Town House on the Park // 1964

By the turn of the 20th century, the growth of industry around Wooster Square neighborhood of New Haven, Connecticut, forced out the wealthy residents which had lived there, to be replaced by recently arriving Lithuanian, Italian, and Italian-American families who established a thriving immigrant community here, which still exists today. After WWII, suburbanization saw families leaving urban centers, and to attempt to draw back in tax dollars, city officials began to plan for urban renewal areas, where “slum clearance” would redevelop areas with new and modern housing and offices with federal tax dollars. Strong neighborhood support for preservation of the area, paired with a sympathetic Planning Department, saved much of the core of the Wooster Square neighborhood with a few exceptions. The former Greene Street School and a number of residences along Greene Street and Hughes Place were razed in the 1960s and replaced by Town House on the Park, a Mid-Century Modern townhouse development. The project is comprised of thirty-six, three-story dwellings in a rowhouse configuration designed with their ground floor below grade as so to reduce their scale from the street. The development was designed by architect William Mileto and was given an award by House+Home Magazine in 1964 and featured in other publications as a good example of infill housing in a dense urban environment. What do you think about Town House on the Park?

Alumnae Memorial Library – Elms College // 1973

Located just north of and in stark contrast to the ornate Neo-Gothic 1932 Administration Building of Elms College, the school’s main library building showcases how much architecture styles changed in just 40 years. The college’s library was long in the main Administration building, but was outgrown in the latter half of the 20th century. The two-story steel and cast-concrete library building was built in 1973 with exterior details in red brick and concrete, a nod to the historic materials of the older campus buildings. Unapologetically Modern, and somewhat Brutalist, the building has complex geometry of sunken voids and solid sections, broken up by a horizontal band of windows with concrete fins to mitigate sunlight. The building was designed by Boston architects, Carroll & Greenfield, and recently celebrated its 50th anniversary.

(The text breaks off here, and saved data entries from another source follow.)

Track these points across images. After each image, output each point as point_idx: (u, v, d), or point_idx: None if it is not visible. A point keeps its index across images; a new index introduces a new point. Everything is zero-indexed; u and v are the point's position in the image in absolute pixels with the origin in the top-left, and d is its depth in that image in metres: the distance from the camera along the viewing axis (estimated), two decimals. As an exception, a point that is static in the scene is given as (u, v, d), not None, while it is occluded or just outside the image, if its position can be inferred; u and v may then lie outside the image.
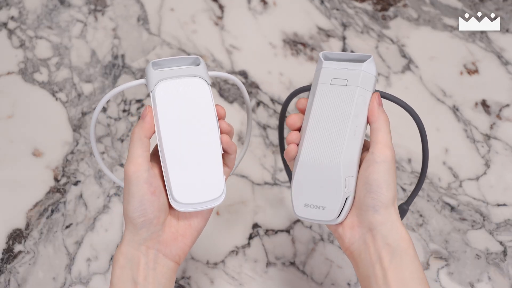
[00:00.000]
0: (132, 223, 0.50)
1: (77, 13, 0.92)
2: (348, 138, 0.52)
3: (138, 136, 0.51)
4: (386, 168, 0.50)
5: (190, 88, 0.53)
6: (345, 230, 0.53)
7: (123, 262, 0.51)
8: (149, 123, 0.52)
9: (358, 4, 0.96)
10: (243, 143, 0.68)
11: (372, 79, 0.54)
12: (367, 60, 0.54)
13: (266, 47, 0.90)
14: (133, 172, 0.50)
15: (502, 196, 0.76)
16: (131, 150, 0.51)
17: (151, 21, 0.92)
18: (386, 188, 0.50)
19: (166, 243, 0.52)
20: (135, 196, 0.50)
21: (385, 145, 0.51)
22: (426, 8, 0.95)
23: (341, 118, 0.53)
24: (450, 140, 0.81)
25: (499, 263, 0.70)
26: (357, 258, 0.52)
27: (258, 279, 0.69)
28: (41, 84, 0.85)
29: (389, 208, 0.50)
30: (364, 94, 0.53)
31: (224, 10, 0.94)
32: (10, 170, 0.77)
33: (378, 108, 0.53)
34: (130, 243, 0.51)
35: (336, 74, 0.55)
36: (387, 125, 0.52)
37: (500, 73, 0.88)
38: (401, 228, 0.50)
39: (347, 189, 0.52)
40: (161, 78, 0.52)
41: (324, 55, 0.56)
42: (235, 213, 0.74)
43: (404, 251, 0.49)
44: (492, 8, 0.95)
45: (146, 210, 0.50)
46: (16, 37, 0.90)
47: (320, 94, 0.55)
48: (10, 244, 0.70)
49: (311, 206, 0.54)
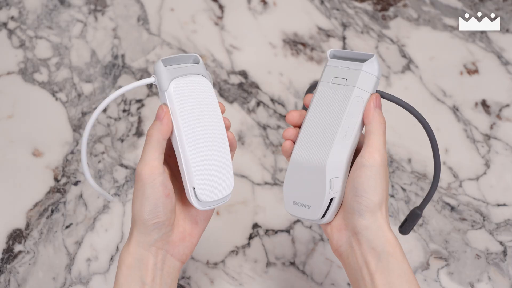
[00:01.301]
0: (144, 224, 0.50)
1: (77, 13, 0.92)
2: (337, 139, 0.52)
3: (157, 138, 0.50)
4: (374, 172, 0.50)
5: (198, 86, 0.53)
6: (333, 231, 0.53)
7: (131, 262, 0.50)
8: (167, 124, 0.50)
9: (358, 4, 0.96)
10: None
11: (372, 80, 0.53)
12: (368, 60, 0.53)
13: (266, 47, 0.90)
14: (149, 174, 0.49)
15: (502, 196, 0.76)
16: (148, 151, 0.50)
17: (151, 21, 0.92)
18: (373, 192, 0.49)
19: (174, 243, 0.52)
20: (150, 198, 0.49)
21: (375, 148, 0.50)
22: (426, 8, 0.95)
23: (334, 118, 0.53)
24: (450, 140, 0.81)
25: (499, 263, 0.70)
26: (345, 260, 0.52)
27: (258, 279, 0.69)
28: (41, 84, 0.85)
29: (375, 213, 0.50)
30: (361, 95, 0.52)
31: (224, 10, 0.94)
32: (10, 170, 0.77)
33: (374, 110, 0.52)
34: (139, 244, 0.50)
35: (338, 73, 0.54)
36: (381, 127, 0.51)
37: (500, 73, 0.88)
38: (388, 232, 0.50)
39: (332, 190, 0.52)
40: (174, 76, 0.52)
41: (331, 53, 0.56)
42: (235, 213, 0.74)
43: (390, 255, 0.49)
44: (492, 8, 0.95)
45: (160, 212, 0.50)
46: (16, 37, 0.90)
47: (319, 93, 0.54)
48: (10, 244, 0.70)
49: (298, 204, 0.54)
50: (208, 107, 0.53)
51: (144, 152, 0.50)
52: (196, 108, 0.52)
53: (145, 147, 0.50)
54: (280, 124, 0.82)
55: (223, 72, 0.87)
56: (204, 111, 0.52)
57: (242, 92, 0.85)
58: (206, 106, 0.53)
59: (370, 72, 0.53)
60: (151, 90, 0.85)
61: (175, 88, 0.51)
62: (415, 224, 0.59)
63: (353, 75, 0.53)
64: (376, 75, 0.53)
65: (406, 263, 0.49)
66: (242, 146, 0.80)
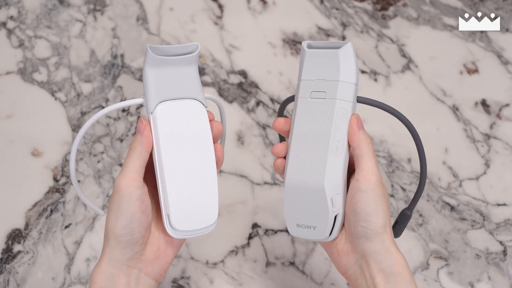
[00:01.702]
0: (117, 240, 0.48)
1: (76, 12, 0.92)
2: (330, 157, 0.51)
3: (139, 150, 0.49)
4: (372, 195, 0.49)
5: (188, 111, 0.51)
6: (340, 256, 0.53)
7: (102, 282, 0.48)
8: (148, 137, 0.49)
9: (358, 3, 0.96)
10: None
11: (351, 88, 0.51)
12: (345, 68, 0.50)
13: (265, 46, 0.90)
14: (127, 186, 0.48)
15: (502, 196, 0.76)
16: (128, 163, 0.49)
17: (151, 21, 0.92)
18: (376, 215, 0.49)
19: (148, 262, 0.51)
20: (125, 213, 0.48)
21: (369, 171, 0.50)
22: (426, 7, 0.95)
23: (322, 135, 0.51)
24: (450, 140, 0.81)
25: (499, 263, 0.70)
26: (354, 282, 0.52)
27: (258, 279, 0.69)
28: (40, 84, 0.85)
29: (381, 234, 0.49)
30: (344, 106, 0.51)
31: (223, 10, 0.94)
32: (9, 170, 0.77)
33: (359, 132, 0.51)
34: (111, 262, 0.48)
35: (315, 87, 0.52)
36: (370, 148, 0.51)
37: (500, 73, 0.88)
38: (395, 252, 0.49)
39: (335, 208, 0.52)
40: (162, 98, 0.50)
41: (308, 44, 0.54)
42: (234, 213, 0.74)
43: (399, 276, 0.49)
44: (492, 7, 0.95)
45: (134, 229, 0.48)
46: (15, 37, 0.90)
47: (300, 110, 0.53)
48: (9, 244, 0.70)
49: (302, 226, 0.54)
50: (196, 134, 0.51)
51: (124, 164, 0.49)
52: (182, 134, 0.50)
53: (126, 159, 0.49)
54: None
55: (223, 72, 0.87)
56: (191, 138, 0.51)
57: (242, 92, 0.85)
58: (193, 133, 0.51)
59: (348, 80, 0.51)
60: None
61: (161, 112, 0.50)
62: (406, 226, 0.58)
63: (331, 87, 0.51)
64: (354, 82, 0.52)
65: (413, 283, 0.49)
66: (241, 146, 0.80)
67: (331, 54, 0.51)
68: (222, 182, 0.76)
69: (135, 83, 0.85)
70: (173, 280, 0.68)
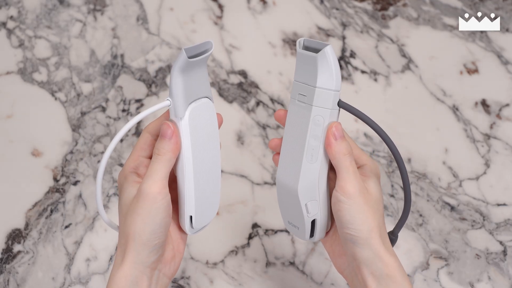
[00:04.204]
0: (144, 244, 0.48)
1: (76, 12, 0.92)
2: (304, 162, 0.50)
3: (168, 157, 0.48)
4: (352, 204, 0.49)
5: (207, 112, 0.50)
6: (335, 257, 0.54)
7: (125, 285, 0.48)
8: (178, 144, 0.48)
9: (358, 3, 0.95)
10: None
11: (329, 95, 0.48)
12: (322, 74, 0.48)
13: (265, 46, 0.90)
14: (158, 193, 0.47)
15: (502, 196, 0.76)
16: (158, 169, 0.48)
17: (151, 21, 0.92)
18: (360, 222, 0.49)
19: (166, 261, 0.52)
20: (156, 219, 0.47)
21: (346, 183, 0.49)
22: (426, 7, 0.95)
23: (299, 140, 0.51)
24: (450, 140, 0.81)
25: (499, 263, 0.70)
26: (350, 282, 0.53)
27: (258, 279, 0.69)
28: (40, 84, 0.85)
29: (368, 239, 0.49)
30: (320, 113, 0.49)
31: (223, 10, 0.94)
32: (9, 170, 0.77)
33: (335, 144, 0.49)
34: (135, 265, 0.48)
35: (300, 89, 0.50)
36: (346, 160, 0.49)
37: (500, 73, 0.88)
38: (385, 256, 0.49)
39: (310, 214, 0.52)
40: (190, 100, 0.48)
41: (301, 42, 0.50)
42: (234, 213, 0.74)
43: (390, 279, 0.49)
44: (492, 7, 0.95)
45: (162, 233, 0.48)
46: (15, 37, 0.89)
47: (289, 111, 0.52)
48: (9, 244, 0.70)
49: (291, 224, 0.55)
50: (211, 135, 0.51)
51: (153, 170, 0.48)
52: (203, 136, 0.50)
53: (154, 164, 0.48)
54: (279, 124, 0.82)
55: (223, 72, 0.87)
56: (208, 139, 0.51)
57: (242, 92, 0.85)
58: (210, 134, 0.51)
59: (326, 87, 0.48)
60: (150, 89, 0.85)
61: (190, 117, 0.49)
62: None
63: (310, 92, 0.49)
64: (333, 89, 0.48)
65: (407, 284, 0.49)
66: (241, 146, 0.80)
67: (310, 58, 0.48)
68: (222, 182, 0.76)
69: (135, 83, 0.85)
70: (173, 280, 0.68)
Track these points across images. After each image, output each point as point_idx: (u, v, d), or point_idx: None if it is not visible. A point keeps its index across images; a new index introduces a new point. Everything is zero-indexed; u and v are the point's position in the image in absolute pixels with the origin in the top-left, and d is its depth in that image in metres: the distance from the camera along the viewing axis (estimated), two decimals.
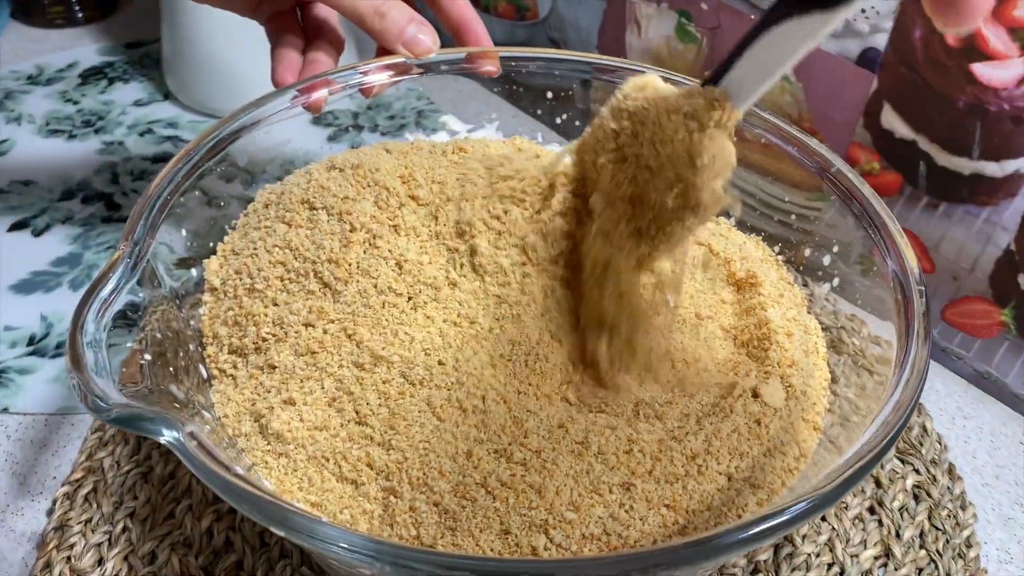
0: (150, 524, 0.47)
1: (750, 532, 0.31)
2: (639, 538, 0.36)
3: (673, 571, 0.30)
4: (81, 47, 0.92)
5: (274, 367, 0.41)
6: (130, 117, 0.82)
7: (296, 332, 0.42)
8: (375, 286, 0.43)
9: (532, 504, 0.36)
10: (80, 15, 0.95)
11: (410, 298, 0.43)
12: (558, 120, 0.61)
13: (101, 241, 0.67)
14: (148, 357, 0.39)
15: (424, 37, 0.53)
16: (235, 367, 0.43)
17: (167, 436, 0.33)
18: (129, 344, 0.39)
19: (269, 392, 0.41)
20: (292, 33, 0.57)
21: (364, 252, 0.44)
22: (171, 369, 0.40)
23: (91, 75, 0.87)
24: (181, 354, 0.42)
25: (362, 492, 0.37)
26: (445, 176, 0.49)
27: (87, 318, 0.37)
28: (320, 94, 0.52)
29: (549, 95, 0.60)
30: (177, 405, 0.37)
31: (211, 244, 0.49)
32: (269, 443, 0.39)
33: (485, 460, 0.37)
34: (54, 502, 0.48)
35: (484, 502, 0.36)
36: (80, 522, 0.47)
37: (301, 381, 0.40)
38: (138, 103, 0.84)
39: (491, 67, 0.56)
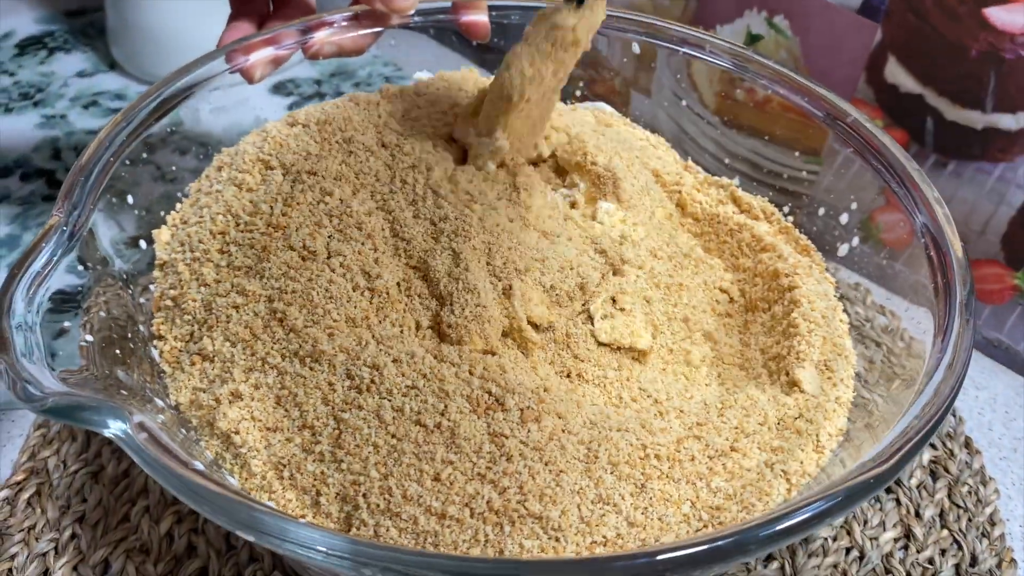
0: (102, 529, 0.43)
1: (794, 521, 0.27)
2: (659, 535, 0.32)
3: (710, 568, 0.26)
4: (17, 15, 0.86)
5: (209, 357, 0.36)
6: (72, 89, 0.77)
7: (227, 316, 0.37)
8: (305, 250, 0.38)
9: (533, 532, 0.31)
10: None
11: (330, 256, 0.38)
12: None
13: (42, 221, 0.62)
14: (90, 339, 0.34)
15: None
16: (180, 351, 0.38)
17: (112, 428, 0.29)
18: (66, 324, 0.34)
19: (213, 382, 0.36)
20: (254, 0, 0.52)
21: (310, 211, 0.39)
22: (118, 351, 0.35)
23: (29, 45, 0.82)
24: (130, 335, 0.37)
25: (323, 510, 0.32)
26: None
27: (15, 296, 0.32)
28: (255, 58, 0.47)
29: None
30: (125, 392, 0.33)
31: (165, 220, 0.44)
32: (222, 442, 0.34)
33: (461, 483, 0.32)
34: None
35: (472, 522, 0.31)
36: (22, 529, 0.43)
37: (245, 372, 0.36)
38: (81, 74, 0.79)
39: (480, 26, 0.51)
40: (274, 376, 0.35)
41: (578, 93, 0.59)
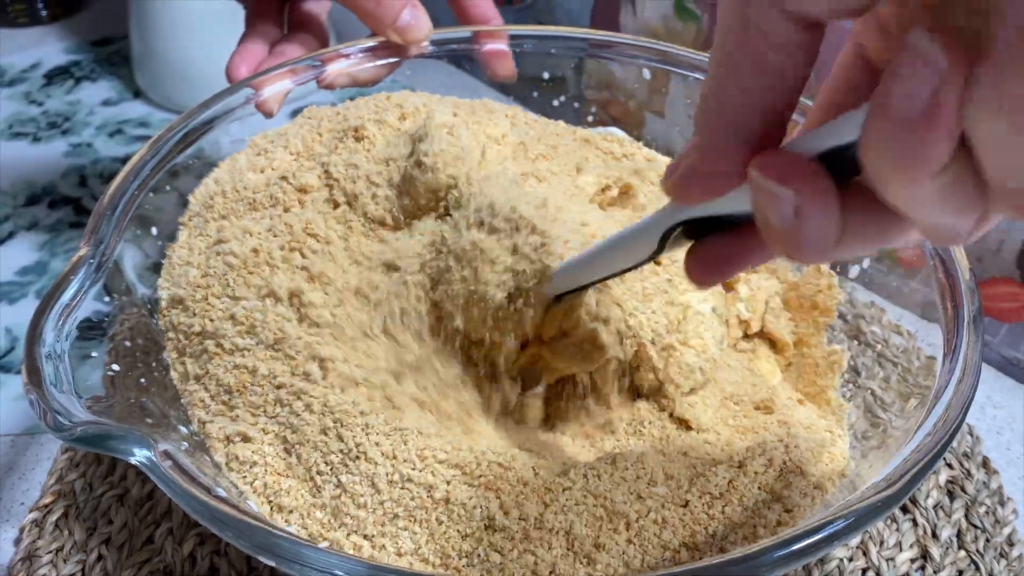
0: (127, 551, 0.43)
1: (805, 543, 0.27)
2: (655, 565, 0.32)
3: None
4: (45, 46, 0.88)
5: (210, 392, 0.38)
6: (98, 117, 0.78)
7: (211, 364, 0.38)
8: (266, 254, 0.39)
9: None
10: (43, 13, 0.91)
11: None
12: (555, 103, 0.58)
13: (69, 248, 0.64)
14: (117, 368, 0.35)
15: (418, 22, 0.49)
16: (184, 378, 0.39)
17: (138, 456, 0.29)
18: (94, 354, 0.35)
19: (219, 416, 0.37)
20: (268, 22, 0.53)
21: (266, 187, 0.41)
22: (142, 379, 0.36)
23: (56, 75, 0.84)
24: (154, 363, 0.38)
25: None
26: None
27: (45, 327, 0.33)
28: (270, 92, 0.48)
29: (545, 75, 0.56)
30: (150, 420, 0.34)
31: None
32: (240, 474, 0.35)
33: (456, 539, 0.33)
34: (21, 530, 0.45)
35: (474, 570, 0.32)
36: (50, 551, 0.44)
37: (252, 414, 0.36)
38: (107, 103, 0.80)
39: (505, 71, 0.52)
40: (276, 425, 0.36)
41: (591, 118, 0.60)
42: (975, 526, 0.47)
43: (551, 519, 0.32)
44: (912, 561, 0.45)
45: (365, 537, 0.33)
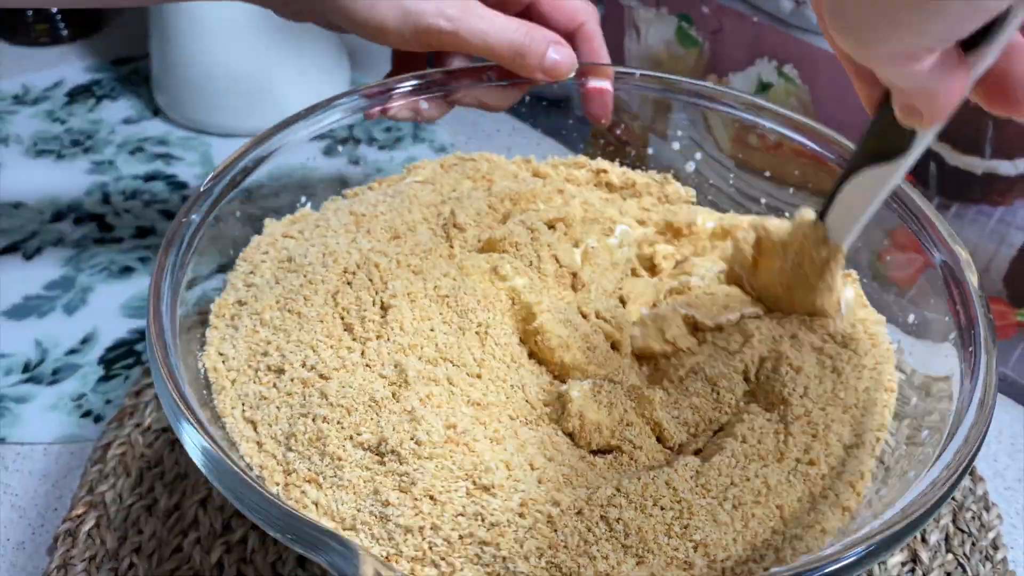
0: (157, 559, 0.46)
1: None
2: None
3: None
4: (67, 65, 0.90)
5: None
6: (119, 135, 0.80)
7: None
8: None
9: None
10: (65, 32, 0.93)
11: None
12: (562, 132, 0.60)
13: (94, 263, 0.66)
14: None
15: (563, 59, 0.50)
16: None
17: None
18: None
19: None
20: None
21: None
22: None
23: (78, 93, 0.86)
24: None
25: None
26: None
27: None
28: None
29: (550, 96, 0.58)
30: None
31: (213, 263, 0.47)
32: None
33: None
34: (55, 539, 0.47)
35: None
36: (84, 559, 0.46)
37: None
38: (127, 121, 0.82)
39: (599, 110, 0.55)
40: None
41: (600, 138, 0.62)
42: (961, 531, 0.49)
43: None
44: (903, 564, 0.47)
45: None
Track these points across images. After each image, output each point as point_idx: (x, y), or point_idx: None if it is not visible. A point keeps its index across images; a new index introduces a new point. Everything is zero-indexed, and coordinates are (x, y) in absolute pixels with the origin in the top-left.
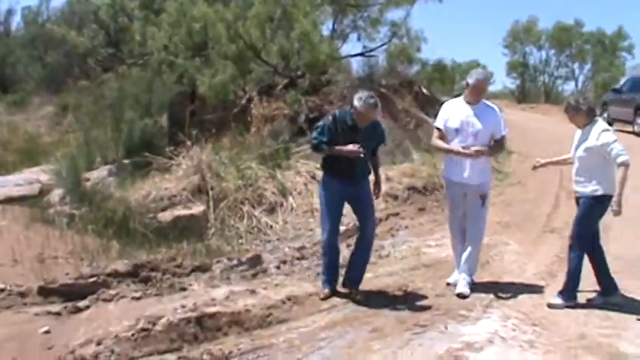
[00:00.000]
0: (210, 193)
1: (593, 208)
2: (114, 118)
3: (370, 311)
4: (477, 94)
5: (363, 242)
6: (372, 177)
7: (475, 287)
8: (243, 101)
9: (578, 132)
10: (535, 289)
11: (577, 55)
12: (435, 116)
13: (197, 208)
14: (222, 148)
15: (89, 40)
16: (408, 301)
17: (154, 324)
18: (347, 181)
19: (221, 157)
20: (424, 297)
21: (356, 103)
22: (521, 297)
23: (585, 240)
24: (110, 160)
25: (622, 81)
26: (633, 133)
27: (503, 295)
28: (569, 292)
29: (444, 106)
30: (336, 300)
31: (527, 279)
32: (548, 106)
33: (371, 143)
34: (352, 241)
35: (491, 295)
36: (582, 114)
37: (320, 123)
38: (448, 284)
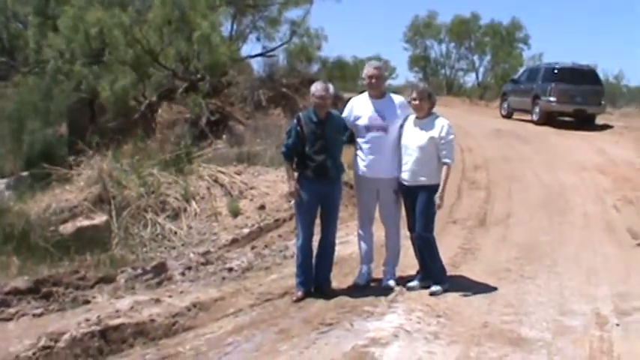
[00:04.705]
0: (113, 202)
1: (433, 197)
2: (11, 129)
3: (276, 313)
4: (376, 85)
5: (327, 245)
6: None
7: (378, 282)
8: (144, 107)
9: (410, 121)
10: None
11: (476, 48)
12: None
13: (99, 218)
14: (124, 155)
15: None
16: (313, 300)
17: (57, 341)
18: (322, 180)
19: (122, 165)
20: (329, 295)
21: (312, 89)
22: (425, 290)
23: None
24: (7, 173)
25: (520, 71)
26: (532, 121)
27: (408, 289)
28: (444, 277)
29: (349, 102)
30: (242, 303)
31: None
32: (450, 98)
33: (339, 135)
34: (257, 243)
35: (396, 289)
36: (431, 103)
37: (288, 128)
38: (357, 285)
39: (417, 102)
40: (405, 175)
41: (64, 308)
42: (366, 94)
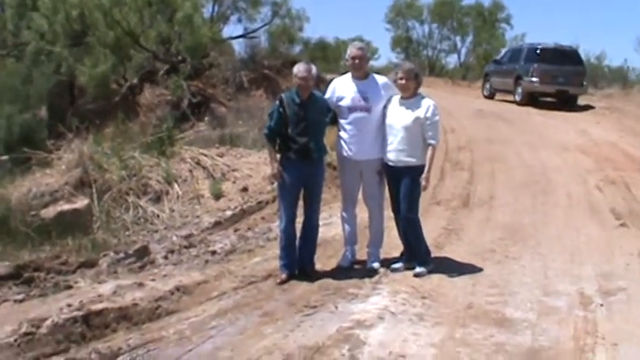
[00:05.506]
0: (94, 185)
1: (418, 178)
2: None
3: (260, 295)
4: (359, 66)
5: (310, 227)
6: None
7: (362, 264)
8: (124, 89)
9: (395, 101)
10: None
11: (458, 29)
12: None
13: (81, 202)
14: (105, 138)
15: None
16: (297, 283)
17: (38, 327)
18: (305, 162)
19: (103, 148)
20: (313, 278)
21: (295, 70)
22: (409, 271)
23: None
24: None
25: (502, 52)
26: (515, 102)
27: (392, 271)
28: (428, 259)
29: (332, 83)
30: (225, 286)
31: None
32: (433, 78)
33: (322, 116)
34: (240, 225)
35: (381, 271)
36: (417, 83)
37: (270, 109)
38: (341, 267)
39: (403, 81)
40: (389, 156)
41: (45, 294)
42: (348, 75)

Yale University Art Gallery // 1953

Yale University’s School of Architecture was in the midst transition when Louis Kahn joined the faculty in 1947. The post-war years at Yale trended away from the school’s Beaux-Arts lineage towards the avant-garde, and Modernist principles brought over from European architects. When the University called for a new wing for its existing Venetian Gothic style Art Gallery Building (1928), they obviously had no choice but to make a statement for the future of the school. Architecture professor Louis Kahn worked with Anne Tyng, who was both a professional partner and his “muse”, who heavily influenced his works, including here where she designed the concrete tetrahedral slab ceiling at the interior galleries. As a professor and practicing architect, Kahn hoped for students and visitors would engage with the building, even interior spaces often overlooked design-wise, such as the stairwells. While the facades are fairly minimal in design details, because the attention was paid to the interiors, which provide protection from natural light while also allowing for large floor plates for customizable exhibitions. The structure is Yale’s first true Modernist building on a campus which soon after was dominated by some of the country’s most iconic examples of the style.